REQUIRED WORK:
**A.** Copy word for word the part of the thread on the thin strip cutting jig that opens with the words containing "I use to cut" and closes with "and works well...".
**B.** In the thread on the thin strip cutting jig, why does OPJ suggest drawing the sub-fence back so it doesn't extend past the last cutting tooth at the front of the blade? Answer in one to three sentences.

TEXT SHOWN:
##########
# TS thin strip cutting jig



## seaco (20 Jul 2008)

I use to cut small strips etc. from a board as I have little room to the left of my saw.

You first measure from the blade to the round section on the jig to get the initial measurement then make your first cut then all you do is move the saw guide pushing the board over untill it just touches the jig again, simple and works well...







A really simple one for when I'm cutting thin strips I find that if the blade is close to the guide there can be a problem pushing the wood past the blade so this solves this and stops any chance of binding...


----------



## OPJ (20 Jul 2008)

I like it, but would it not be better to have your "sub-fence" drawn back slightly, so it doesn't extend past the last cutting tooth at the front of the blade...?

What I'm trying to say is, when ripping timber, kickback usually occurs because the timber comes in to contact with the rising teeth at the back. As the timber is being cut, stresses are released and it can want to curl towards or away from the blade - it just seems as though your method might encourage contact with the rear teeth?


----------



## seaco (20 Jul 2008)

OPJ":27errk70 said:


> I like it, but would it not be better to have your "sub-fence" drawn back slightly, so it doesn't extend past the last cutting tooth at the front of the blade...?
> 
> What I'm trying to say is, when ripping timber, kickback usually occurs because the timber comes in to contact with the rising teeth at the back. As the timber is being cut, stresses are released and it can want to curl towards or away from the blade - it just seems as though your method might encourage contact with the rear teeth?



Good point I do usually do that but I just stuck it on for the pic should have been more careful ...


----------
##########
PROVIDED MATERIAL:
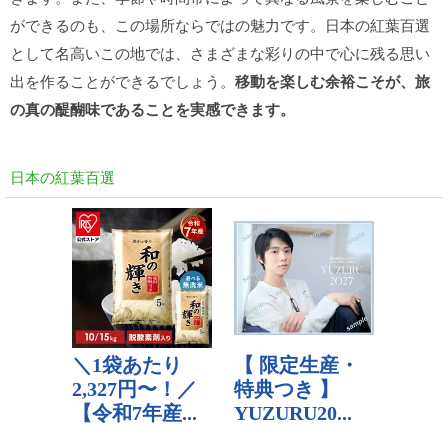
ができるのも、この場所ならではの魅力です。日本の紅葉百選
として名高いこの地では、さまざまな彩りの中で心に残る思い
出を作ることができるでしょう。
移動を楽しむ余裕こそが、旅
の真の醍醐味であることを実感できます。
日本の紅葉百選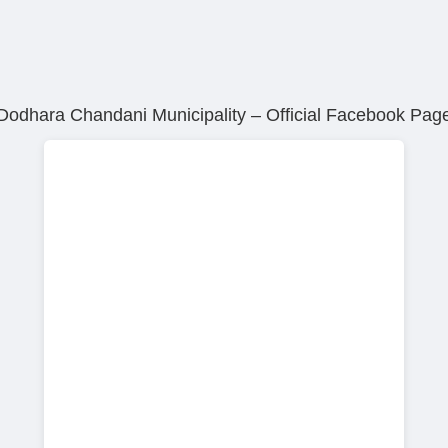
Dodhara Chandani Municipality – Official Facebook Pag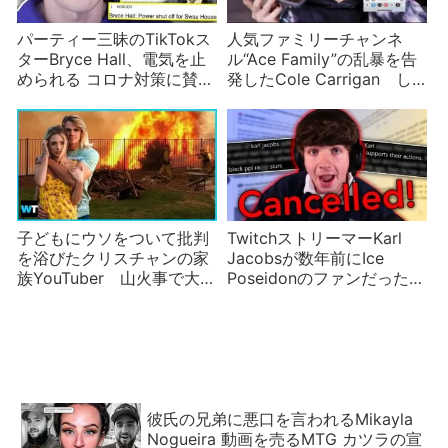
パーティー三昧のTikTokス
人気ファミリーチャンネ
ターBryce Hall、電気を止
ル“Ace Family”の乱暴を告
められる コロナ対策に賛否
発したCole Carrigan し
両論
かし金目当てだった？
子どもにウソをついて批判
TwitchストリーマーKarl
を浴びたクリスチャンの家
Jacobsが数年前にIce
族YouTuber 山火事で大げ
Poseidonのファンだったせ
さな反応をして批判された
いで炎上
ことも
彼氏の兄弟に悪口を言われるMikayla
Nogueira 動画を売るMTG カツラの宣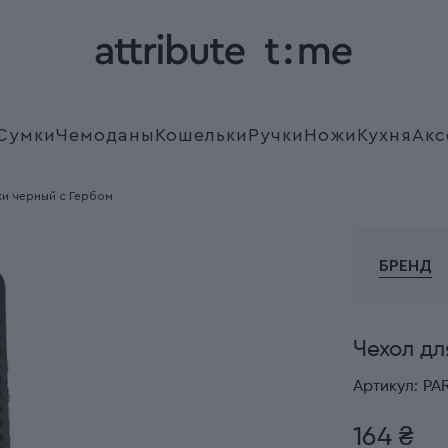
Сумки
Чемоданы
Кошельки
Ручки
Ножи
Кухня
Акс
ки черный с Гербом
БРЕНД
Чехол дл
Артикул:
PA
164 ₴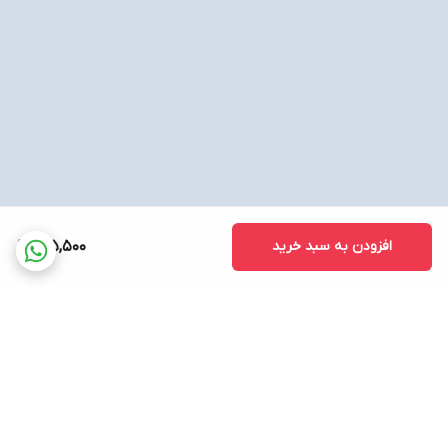
افزودن به سبد خرید
175,500
برگشت به بالا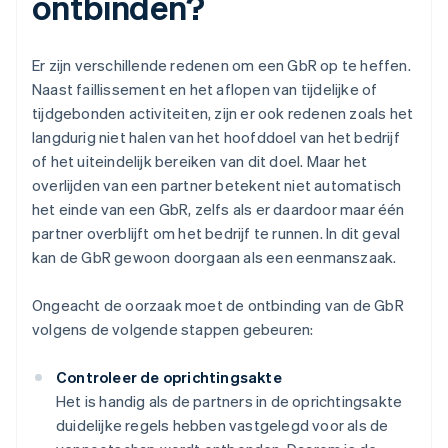
ontbinden?
Er zijn verschillende redenen om een GbR op te heffen.
Naast faillissement en het aflopen van tijdelijke of
tijdgebonden activiteiten, zijn er ook redenen zoals het
langdurig niet halen van het hoofddoel van het bedrijf
of het uiteindelijk bereiken van dit doel. Maar het
overlijden van een partner betekent niet automatisch
het einde van een GbR, zelfs als er daardoor maar één
partner overblijft om het bedrijf te runnen. In dit geval
kan de GbR gewoon doorgaan als een eenmanszaak.
Ongeacht de oorzaak moet de ontbinding van de GbR
volgens de volgende stappen gebeuren:
Controleer de oprichtingsakte
Het is handig als de partners in de oprichtingsakte
duidelijke regels hebben vastgelegd voor als de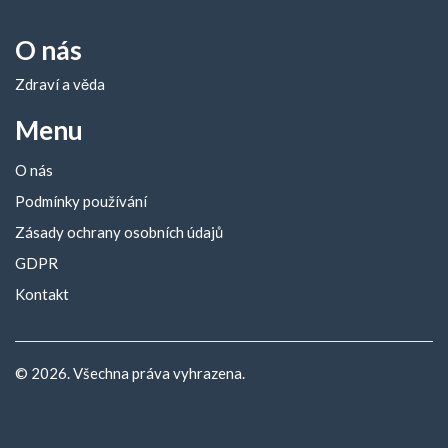
O nás
Zdraví a věda
Menu
O nás
Podmínky používání
Zásady ochrany osobních údajů
GDPR
Kontakt
© 2026. Všechna práva vyhrazena.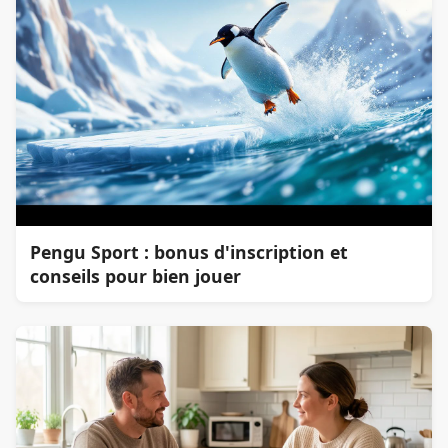
Pengu Sport : bonus d'inscription et
conseils pour bien jouer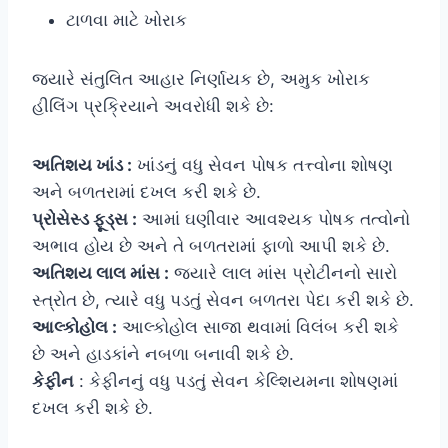
ટાળવા માટે ખોરાક
જ્યારે સંતુલિત આહાર નિર્ણાયક છે, અમુક ખોરાક
હીલિંગ પ્રક્રિયાને અવરોધી શકે છે:
અતિશય ખાંડ :
ખાંડનું વધુ સેવન પોષક તત્ત્વોના શોષણ
અને બળતરામાં દખલ કરી શકે છે.
પ્રોસેસ્ડ ફૂડ્સ :
આમાં ઘણીવાર આવશ્યક પોષક તત્વોનો
અભાવ હોય છે અને તે બળતરામાં ફાળો આપી શકે છે.
અતિશય લાલ માંસ :
જ્યારે લાલ માંસ પ્રોટીનનો સારો
સ્ત્રોત છે, ત્યારે વધુ પડતું સેવન બળતરા પેદા કરી શકે છે.
આલ્કોહોલ :
આલ્કોહોલ સાજા થવામાં વિલંબ કરી શકે
છે અને હાડકાંને નબળા બનાવી શકે છે.
કેફીન
: કેફીનનું વધુ પડતું સેવન કેલ્શિયમના શોષણમાં
દખલ કરી શકે છે.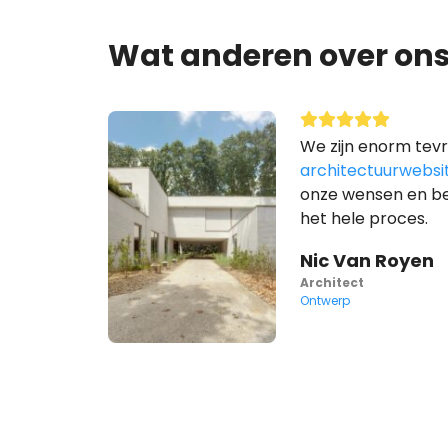
Wat anderen over on
We zijn enorm tev
architectuurwebsi
onze wensen en be
het hele proces.
Nic Van Royen
Architect
Ontwerp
##########
EXERCISE RESPONSES:
**A.**
I use to cut small strips etc. from a board as I have little room to the left of my saw.

You first measure from the blade to the round section on the jig to get the initial measurement then make your first cut then all you do is move the saw guide pushing the board over untill it just touches the jig again, simple and works well...

**B.** Kickback when ripping timber usually happens when the wood touches the rising teeth at the back of the blade. As the wood is cut, released stresses can make it curl toward or away from the blade, and a sub-fence extending that far might encourage contact with those rear teeth.